Dataset extract Block Start
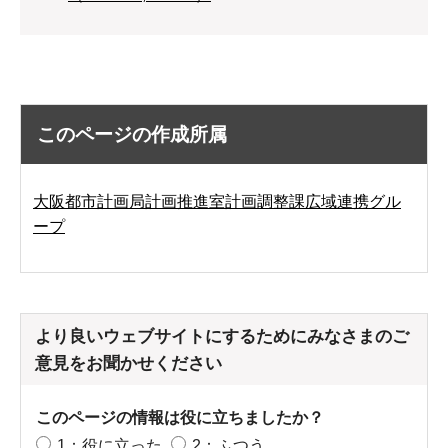
このページの作成所属
大阪都市計画局計画推進室計画調整課広域連携グル
ープ
より良いウェブサイトにするためにみなさまのご
意見をお聞かせください
このページの情報は役に立ちましたか？
1：役に立った
2：ふつう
Dataset extract Block End
● **Directive**
Return each line above word for word. Skip the pictures.

● **Answer box**
このページの作成所属
大阪都市計画局計画推進室計画調整課広域連携グル
ープ
より良いウェブサイトにするためにみなさまのご
意見をお聞かせください
このページの情報は役に立ちましたか？
1：役に立った
2：ふつう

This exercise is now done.